Dental Care. Maintaining their teeth helps avoid infection and discomfort. It allows them to eat more efficiently and maintain weight. Their teeth can be checked and treated before pregnancy.
Exercise. Mares that are not riding horses should stay in a large space with good pasture and shelter. Having enough space to walk around will help them become fit. Riding mares that are pregnant can continue to be ridden at the same level. The workload must be minimized.
Nutrition. The unborn foal is two times in size during the last 3 months of gestation. Thus, mares’ need for energy, protein, and trace minerals is increasing. Energy and protein level must increase by 10% per month during pregnancy. Pregnant and lactating mares drink more water than usual. Allow them to drink plenty of freshwaters.
In What Period Should I Stop Riding A Mare?
A lot of people consider riding a mare safe for the first six to eight months of pregnancy. Since the foal does most of its growth in the last trimester, lessen activities at this period. The mare’s abdomen will be at its largest during the last trimester. The placenta, amniotic fluid, and her growing foal takes the place. This might be uncomfortable affecting her balance and coordination when doing speed work. She will be less agile and can naturally slip, making it difficult for her to get up.
How long to keep riding your mare depends on your discipline and the kind of competition you are doing. Be sensitive and use common sense in what you ask a mare to do. Be aware that in the final three months, her body changes a lot. Keeping them fit during pregnancy makes giving birth easier. It can be healthy for her but considerations must be taken during the final stages of pregnancy. Fast work and jumping might cause a problem if you continue to make her compete in the last part of gestation.
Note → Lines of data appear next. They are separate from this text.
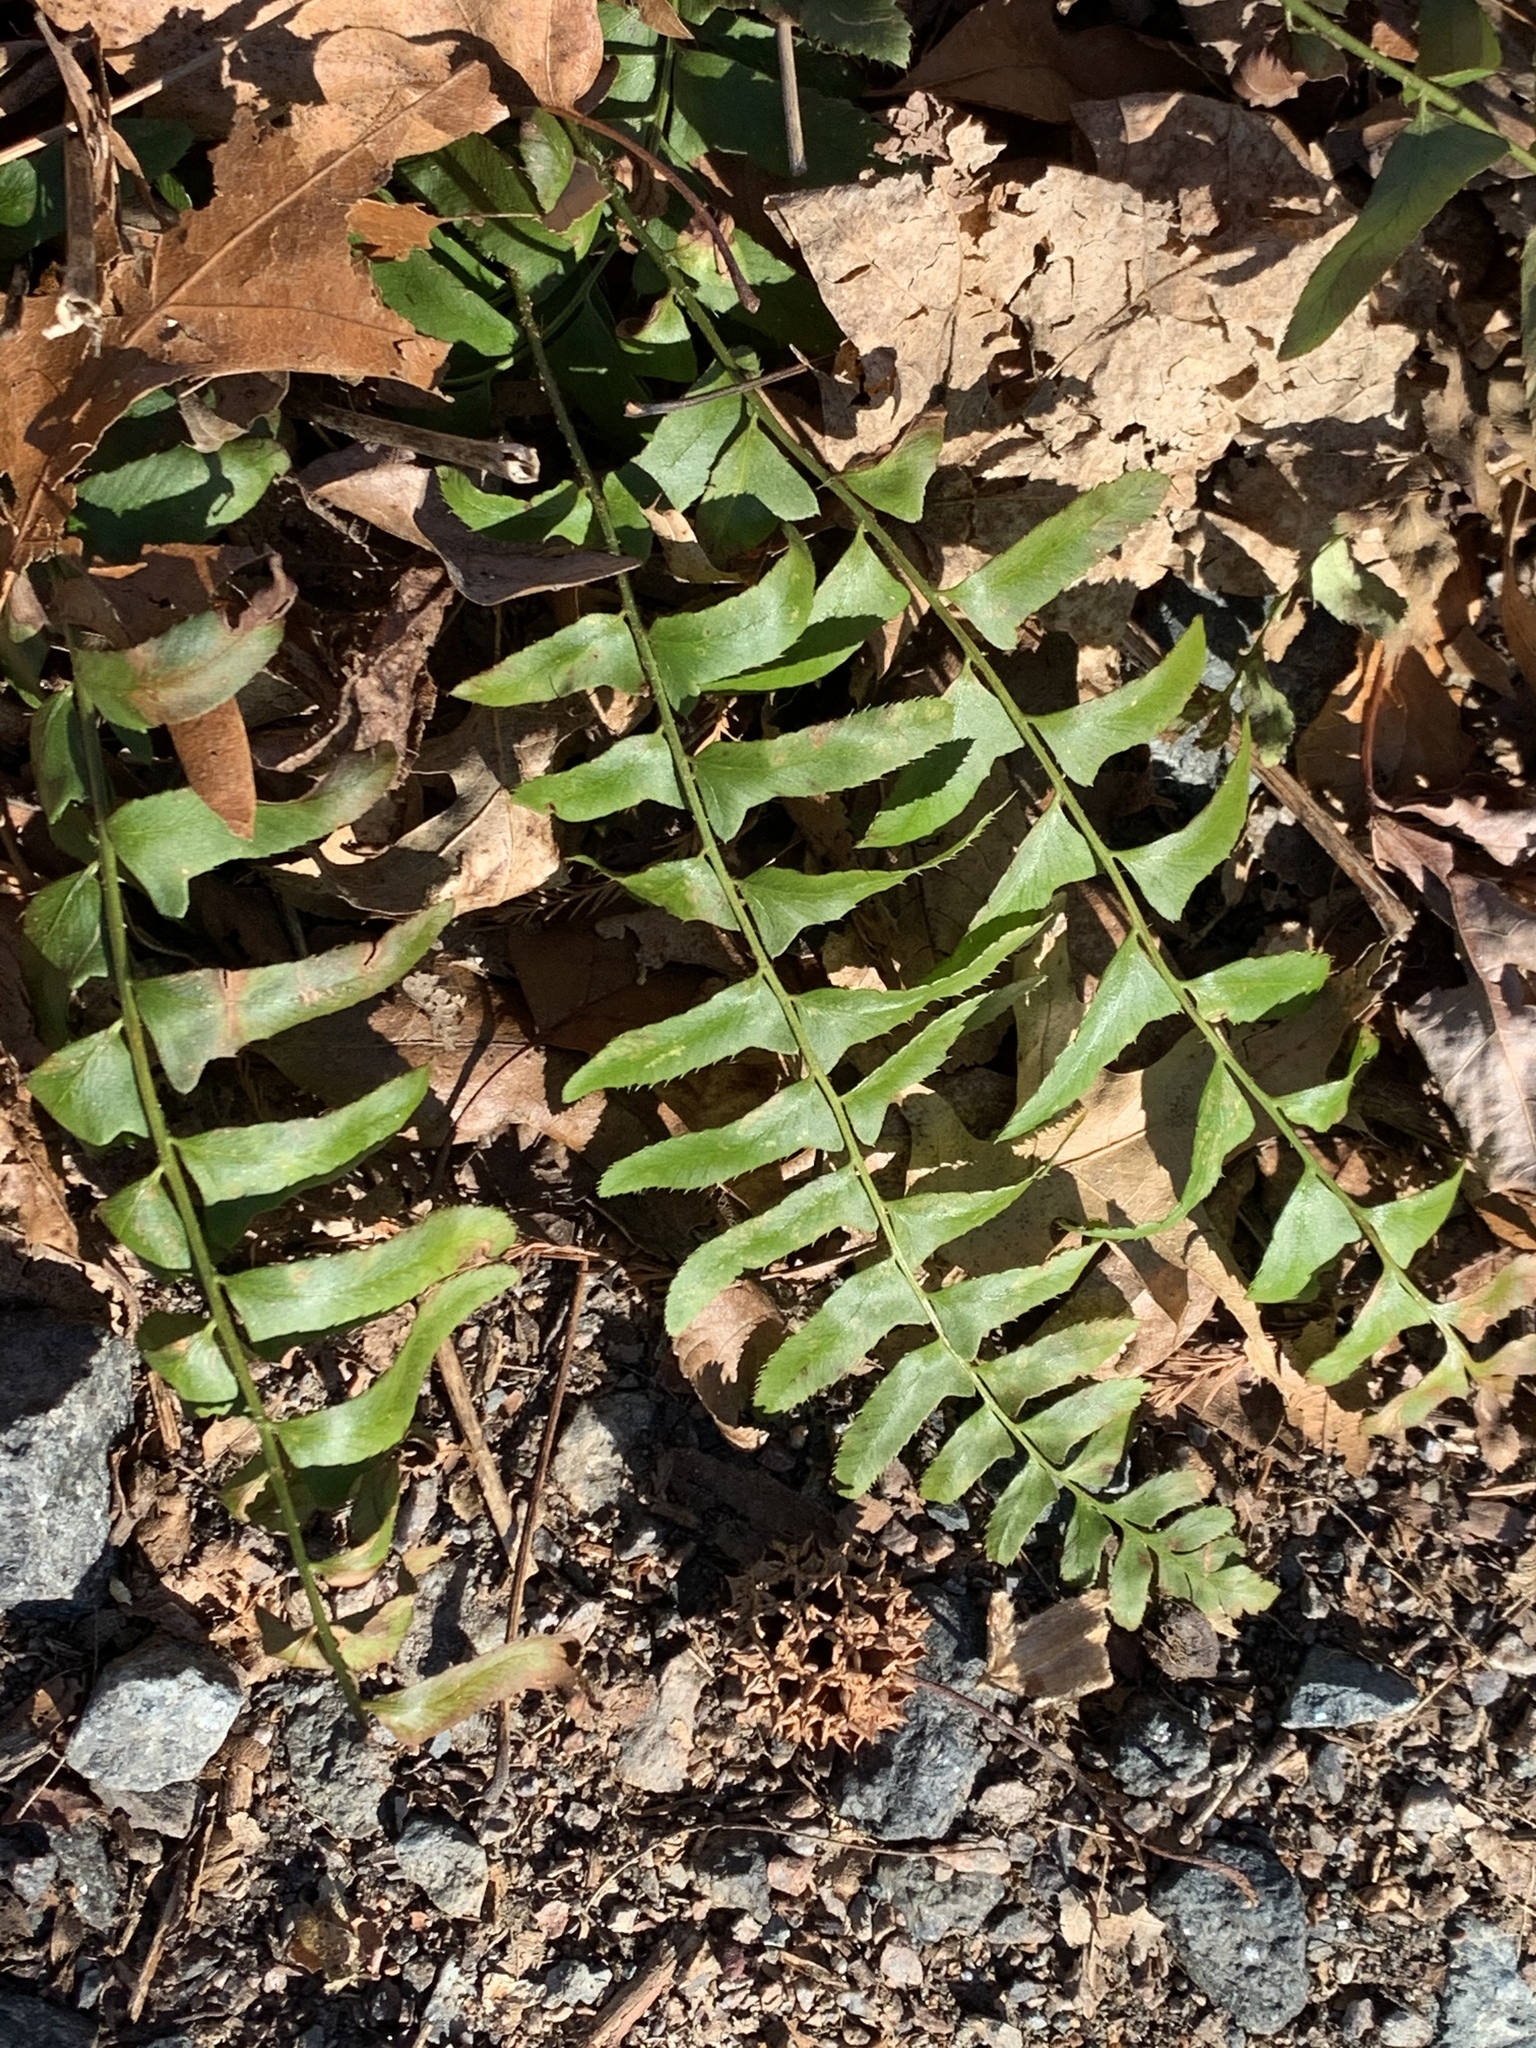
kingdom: Plantae
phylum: Tracheophyta
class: Polypodiopsida
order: Polypodiales
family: Dryopteridaceae
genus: Polystichum
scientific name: Polystichum acrostichoides
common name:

The weight of the fetus might cause a uterine torsion. It can happen if the mare is carrying it low and continues to do active work like jumping. If the uterus flips over, a twist in the cervix and connective support structures might occur. Consult a veterinarian before, during, and after your mare becomes pregnant. Assure the mare’s health and the foal to come by doing so.
In the early and mid-gestation period, the fetus in the mare grows slow. The fetus can grow a pound or more per day during the last three months. Fit and healthy young mare is able to do strenuous works. They can compete for generally seven months of their pregnancy. If your mare has a history of abortion, keeping them from doing speed work is advisable. Monitoring and consultation with a veterinarian are best. This is to ensure the health of the mare and the unborn foal.